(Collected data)
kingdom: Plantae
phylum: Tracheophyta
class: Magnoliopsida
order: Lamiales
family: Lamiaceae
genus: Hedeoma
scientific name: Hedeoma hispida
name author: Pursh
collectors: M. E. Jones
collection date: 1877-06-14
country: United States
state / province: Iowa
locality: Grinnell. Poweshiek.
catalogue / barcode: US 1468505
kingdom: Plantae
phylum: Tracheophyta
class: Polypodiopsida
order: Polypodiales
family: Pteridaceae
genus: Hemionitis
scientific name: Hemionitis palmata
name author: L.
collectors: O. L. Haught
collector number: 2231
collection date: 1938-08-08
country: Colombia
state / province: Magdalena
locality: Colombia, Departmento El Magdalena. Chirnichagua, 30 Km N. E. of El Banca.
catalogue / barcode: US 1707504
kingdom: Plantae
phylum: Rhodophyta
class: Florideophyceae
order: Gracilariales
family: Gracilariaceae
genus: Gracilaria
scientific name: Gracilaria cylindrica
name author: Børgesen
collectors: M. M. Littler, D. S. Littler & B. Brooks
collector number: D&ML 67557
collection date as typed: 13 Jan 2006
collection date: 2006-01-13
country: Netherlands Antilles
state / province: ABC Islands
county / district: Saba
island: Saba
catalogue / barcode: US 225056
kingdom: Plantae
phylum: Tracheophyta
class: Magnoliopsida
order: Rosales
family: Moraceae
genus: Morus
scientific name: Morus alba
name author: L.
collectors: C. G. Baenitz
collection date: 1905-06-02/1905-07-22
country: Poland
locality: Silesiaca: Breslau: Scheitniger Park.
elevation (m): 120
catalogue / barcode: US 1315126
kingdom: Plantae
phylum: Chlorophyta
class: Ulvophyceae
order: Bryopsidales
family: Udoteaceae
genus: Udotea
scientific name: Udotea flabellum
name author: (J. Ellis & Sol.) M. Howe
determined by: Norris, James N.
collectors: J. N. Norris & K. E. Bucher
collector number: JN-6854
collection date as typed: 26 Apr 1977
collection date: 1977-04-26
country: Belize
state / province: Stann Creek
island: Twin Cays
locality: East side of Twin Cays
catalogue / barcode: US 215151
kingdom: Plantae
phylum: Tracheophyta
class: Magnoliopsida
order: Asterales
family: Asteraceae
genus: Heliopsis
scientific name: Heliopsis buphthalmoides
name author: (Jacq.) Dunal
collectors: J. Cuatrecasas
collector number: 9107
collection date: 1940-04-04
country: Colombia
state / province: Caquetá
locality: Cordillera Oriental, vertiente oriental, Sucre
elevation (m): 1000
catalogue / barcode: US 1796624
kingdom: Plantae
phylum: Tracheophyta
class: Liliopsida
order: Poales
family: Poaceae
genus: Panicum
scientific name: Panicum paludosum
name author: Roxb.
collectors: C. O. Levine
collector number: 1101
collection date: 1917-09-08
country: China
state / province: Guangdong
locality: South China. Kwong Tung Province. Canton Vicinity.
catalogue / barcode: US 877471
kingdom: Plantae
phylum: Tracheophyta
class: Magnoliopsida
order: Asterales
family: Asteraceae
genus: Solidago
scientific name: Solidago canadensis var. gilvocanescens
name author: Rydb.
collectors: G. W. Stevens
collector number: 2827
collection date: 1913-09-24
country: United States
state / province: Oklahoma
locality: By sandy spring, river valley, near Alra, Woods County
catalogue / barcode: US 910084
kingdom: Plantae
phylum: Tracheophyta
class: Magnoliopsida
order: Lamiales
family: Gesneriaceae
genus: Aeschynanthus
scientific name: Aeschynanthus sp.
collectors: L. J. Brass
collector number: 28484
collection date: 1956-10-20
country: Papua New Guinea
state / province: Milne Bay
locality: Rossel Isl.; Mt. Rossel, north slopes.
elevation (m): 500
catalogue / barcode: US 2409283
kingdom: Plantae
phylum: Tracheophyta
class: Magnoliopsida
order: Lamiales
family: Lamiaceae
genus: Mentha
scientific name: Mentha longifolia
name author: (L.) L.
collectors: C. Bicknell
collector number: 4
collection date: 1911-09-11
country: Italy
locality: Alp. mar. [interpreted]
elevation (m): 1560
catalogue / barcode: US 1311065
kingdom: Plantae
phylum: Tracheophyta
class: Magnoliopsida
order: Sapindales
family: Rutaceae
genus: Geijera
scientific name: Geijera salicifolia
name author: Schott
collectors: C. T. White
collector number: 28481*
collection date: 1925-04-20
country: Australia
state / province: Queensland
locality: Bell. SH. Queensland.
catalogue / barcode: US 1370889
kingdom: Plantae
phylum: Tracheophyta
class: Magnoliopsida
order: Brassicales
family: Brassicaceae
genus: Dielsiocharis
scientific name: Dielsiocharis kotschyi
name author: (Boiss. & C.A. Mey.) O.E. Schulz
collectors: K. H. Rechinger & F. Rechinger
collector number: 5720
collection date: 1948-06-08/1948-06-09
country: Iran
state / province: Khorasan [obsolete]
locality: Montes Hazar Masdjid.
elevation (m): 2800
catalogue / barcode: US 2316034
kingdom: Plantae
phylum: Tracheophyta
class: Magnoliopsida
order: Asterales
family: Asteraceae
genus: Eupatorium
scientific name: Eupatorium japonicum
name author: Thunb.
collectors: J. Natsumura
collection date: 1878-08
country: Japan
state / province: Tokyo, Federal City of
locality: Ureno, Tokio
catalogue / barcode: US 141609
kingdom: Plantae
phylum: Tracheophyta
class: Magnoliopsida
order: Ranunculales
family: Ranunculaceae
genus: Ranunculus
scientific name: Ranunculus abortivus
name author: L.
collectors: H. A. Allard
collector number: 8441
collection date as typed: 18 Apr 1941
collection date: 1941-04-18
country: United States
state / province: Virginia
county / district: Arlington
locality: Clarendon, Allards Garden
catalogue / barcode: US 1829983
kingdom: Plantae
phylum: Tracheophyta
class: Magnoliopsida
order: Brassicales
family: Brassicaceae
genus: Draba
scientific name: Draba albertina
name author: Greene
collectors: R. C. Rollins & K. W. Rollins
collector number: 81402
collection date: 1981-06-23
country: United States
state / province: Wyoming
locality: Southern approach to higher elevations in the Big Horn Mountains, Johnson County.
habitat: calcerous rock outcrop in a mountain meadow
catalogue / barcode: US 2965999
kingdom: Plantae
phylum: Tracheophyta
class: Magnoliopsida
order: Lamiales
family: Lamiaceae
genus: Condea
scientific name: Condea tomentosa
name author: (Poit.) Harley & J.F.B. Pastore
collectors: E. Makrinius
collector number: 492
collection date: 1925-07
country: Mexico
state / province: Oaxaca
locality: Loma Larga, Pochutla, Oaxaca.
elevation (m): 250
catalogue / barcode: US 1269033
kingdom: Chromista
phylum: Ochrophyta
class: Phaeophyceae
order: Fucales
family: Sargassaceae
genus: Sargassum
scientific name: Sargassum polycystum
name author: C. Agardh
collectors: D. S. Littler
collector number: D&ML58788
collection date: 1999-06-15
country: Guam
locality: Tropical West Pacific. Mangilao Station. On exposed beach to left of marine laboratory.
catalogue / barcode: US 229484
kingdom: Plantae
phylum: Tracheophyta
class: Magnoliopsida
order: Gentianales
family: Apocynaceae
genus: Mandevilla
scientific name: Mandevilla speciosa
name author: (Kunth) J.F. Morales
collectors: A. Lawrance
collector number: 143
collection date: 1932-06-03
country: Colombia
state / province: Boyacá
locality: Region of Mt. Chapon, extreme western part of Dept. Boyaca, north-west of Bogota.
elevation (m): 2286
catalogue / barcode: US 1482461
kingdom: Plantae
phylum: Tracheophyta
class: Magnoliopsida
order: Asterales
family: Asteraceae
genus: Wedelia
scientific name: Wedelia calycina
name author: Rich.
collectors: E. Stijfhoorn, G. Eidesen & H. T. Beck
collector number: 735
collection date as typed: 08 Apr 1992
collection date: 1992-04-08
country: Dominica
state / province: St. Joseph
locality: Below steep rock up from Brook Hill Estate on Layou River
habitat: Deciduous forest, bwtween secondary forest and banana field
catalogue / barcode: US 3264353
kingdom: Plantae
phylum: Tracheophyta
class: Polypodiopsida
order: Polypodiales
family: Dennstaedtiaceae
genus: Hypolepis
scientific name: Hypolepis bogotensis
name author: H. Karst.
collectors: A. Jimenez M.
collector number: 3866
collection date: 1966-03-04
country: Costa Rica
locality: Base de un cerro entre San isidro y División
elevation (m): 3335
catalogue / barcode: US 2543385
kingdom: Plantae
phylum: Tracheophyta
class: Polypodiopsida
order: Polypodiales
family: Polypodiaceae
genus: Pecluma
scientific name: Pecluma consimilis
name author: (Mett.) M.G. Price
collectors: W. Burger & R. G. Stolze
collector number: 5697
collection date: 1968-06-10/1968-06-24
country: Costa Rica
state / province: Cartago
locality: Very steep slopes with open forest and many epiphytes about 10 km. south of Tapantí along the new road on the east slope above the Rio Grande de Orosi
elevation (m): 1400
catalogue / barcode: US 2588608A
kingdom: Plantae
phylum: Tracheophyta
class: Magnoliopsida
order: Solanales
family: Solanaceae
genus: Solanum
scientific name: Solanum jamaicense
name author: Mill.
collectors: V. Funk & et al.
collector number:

Exercise prompt: Reproduce the records from the line containing "island: Twin Cays" up to and including the line containing "locality: Cordillera Oriental, vertiente", swapping "collection date" for "date of collection" and leaving everything else unchanged.

Written reply:
island: Twin Cays
locality: East side of Twin Cays
catalogue / barcode: US 215151
kingdom: Plantae
phylum: Tracheophyta
class: Magnoliopsida
order: Asterales
family: Asteraceae
genus: Heliopsis
scientific name: Heliopsis buphthalmoides
name author: (Jacq.) Dunal
collectors: J. Cuatrecasas
collector number: 9107
date of collection: 1940-04-04
country: Colombia
state / province: Caquetá
locality: Cordillera Oriental, vertiente oriental, Sucre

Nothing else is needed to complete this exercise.